La première représentation eut lieu à l’Opéra-Comique, le 19 janvier 1884. Mais comme pour
Carmen de Bizet ou Faust de Gounod, Manon de Massenet ne souleva pas l’adhésion
enthousiaste des critiques ; leur jugement fut sévère. Bien que certain de la valeur de son
ouvrage, Massenet procéda à divers remaniements (composition du menuet du Cours-laReine, Gavotte du Cours-la-Reine…). S’en suivi un succès retentissant et l’ouvrage entra au
répertoire de l’Opéra-Comique.
Bio express du compositeur :
Jules Massenet est un compositeur français de la deuxième moitié du XIXème siècle.
Il acquiert une grande popularité pour ses opéras (au nombre de 25), mais s’illustre aussi
dans la musique orchestrale (suites symphoniques, ballets, musique de scène). Il a une
influence sur plusieurs de ses contemporains, comme Leoncavallo, Puccini ou
encore Debussy.
Massenet est initié au piano par sa mère, puis intègre très jeune le Conservatoire de Paris.
Son professeur de composition, Ambroise Thomas, devient par la suite son protecteur et
accélère sa carrière.
La progression de Massenet est rapide : après avoir obtenu deux premiers prix (piano et
fugue), il remporte en 1863 le prestigieux Grand Prix de Rome avec sa cantate David
Rizzio, puis séjourne à la villa Médicis où il a l’occasion de composer de nombreuses
œuvres (Suite pour orchestre, Requiem). En 1867, il crée un premier opéra à Paris, La
Grand’ Tante, puis connaît le succès avec la suite symphonique Pompéïa, l’oratorio MarieMadeleine, et deux opéras (Don César de Bahan et Le roi de Lahore), ce qui lui vaudra
d’être nommé professeur de composition au Conservatoire de Paris deux ans plus tard,
fonction qu’il occupe jusqu’en 1896. On compte parmi ses élèves Reynaldo Hayn, Charles
Koechlin, Gabriel Pierné, Florent Schmitt. Les opéras les plus appréciés de Massenet
voient le jour dans la décennie 1880 : Manon, Hérodiade, Le Cid, Le Jongleur de NotreDame, Werther. Au début du XXème siècle, ce sont les opéras Thaïs (créé en 1894) et Don
Quichotte qui enthousiasment le public.
Le style très français de Massenet le rapproche de Charles Gounod, avec qui il a en
commun un goût prononcé pour les sujets religieux et un sens naturel de la mélodie.

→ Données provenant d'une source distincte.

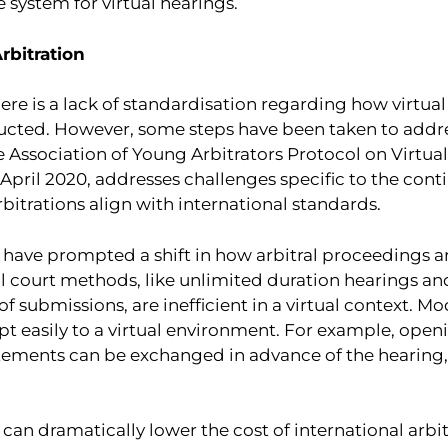
e system for virtual hearings.
rbitration
there is a lack of standardisation regarding how virtu
cted. However, some steps have been taken to addres
e Association of Young Arbitrators Protocol on Virtua
n April 2020, addresses challenges specific to the con
rbitrations align with international standards.
s have prompted a shift in how arbitral proceedings 
l court methods, like unlimited duration hearings an
of submissions, are inefficient in a virtual context. Mo
t easily to a virtual environment. For example, ope
tements can be exchanged in advance of the hearing
 can dramatically lower the cost of international arbitr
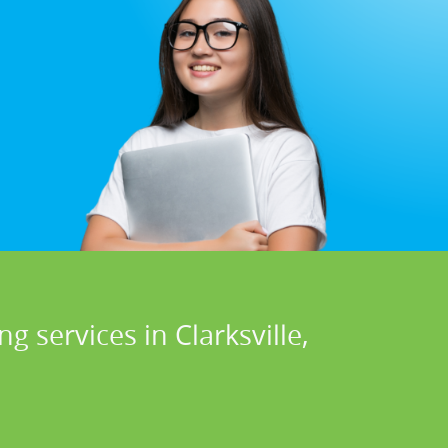
 services in Clarksville,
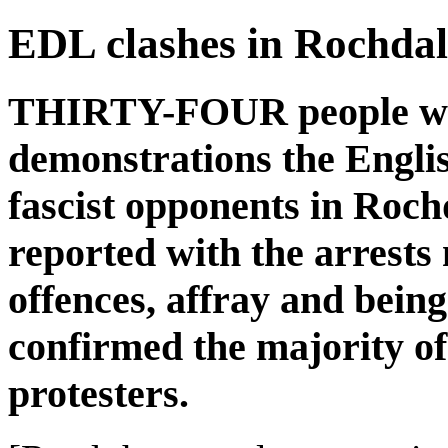
EDL clashes in Rochdal
THIRTY-FOUR people were
demonstrations the Engli
fascist opponents in Roch
reported with the arrests
offences, affray and bein
confirmed the majority o
protesters.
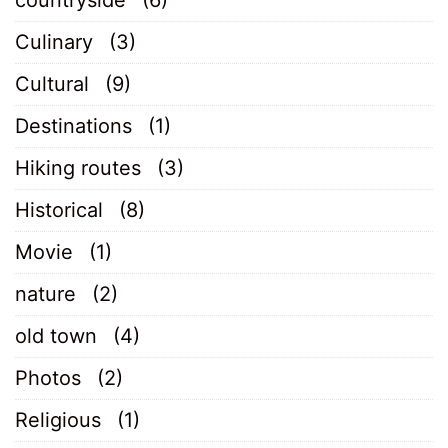
Culinary
(3)
Cultural
(9)
Destinations
(1)
Hiking routes
(3)
Historical
(8)
Movie
(1)
nature
(2)
old town
(4)
Photos
(2)
Religious
(1)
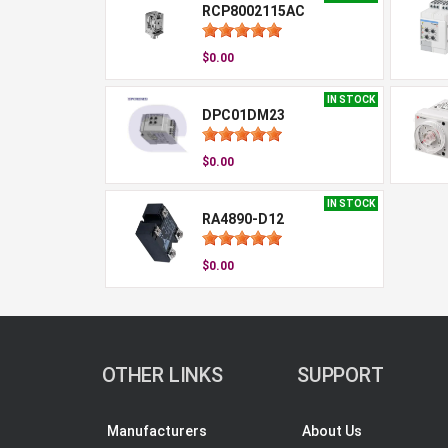
RCP8002115AC
$0.00
IN STOCK
DPC01DM23
$0.00
IN STOCK
RA4890-D12
$0.00
OTHER LINKS
SUPPORT
Manufacturers
About Us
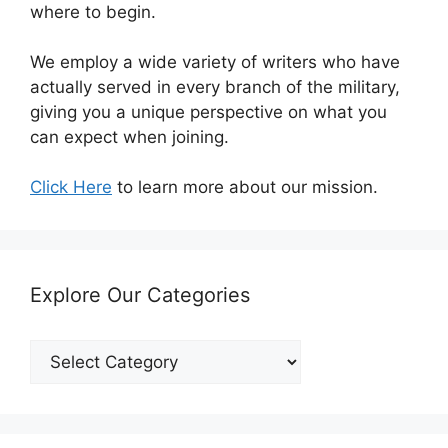
where to begin.
We employ a wide variety of writers who have
actually served in every branch of the military,
giving you a unique perspective on what you
can expect when joining.
Click Here
to learn more about our mission.
Explore Our Categories
Explore
Our
Categories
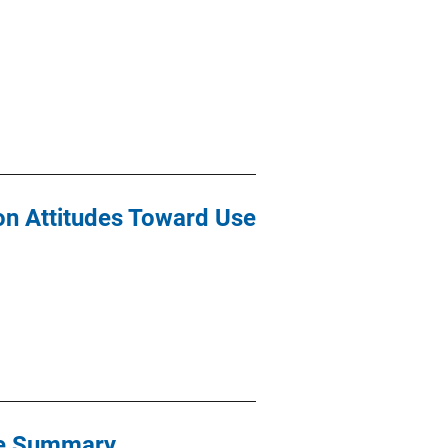
on Attitudes Toward Use
ive Summary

Ces
deux compositeurs ont une importance décisive pour l’évolution et le rayonnement de
l’opéra français. Beaucoup des opéras de Massenet se déroulent dans des décors
exotiques et leur musique colorée et descriptive s’accorde très bien au cadre. Il voulait plus
que tout autre chose plaire et être aimé. Il y parvint tout au long de sa carrière qui s’étendit
sur trois décennies au cours desquelles il composa 27 opéras.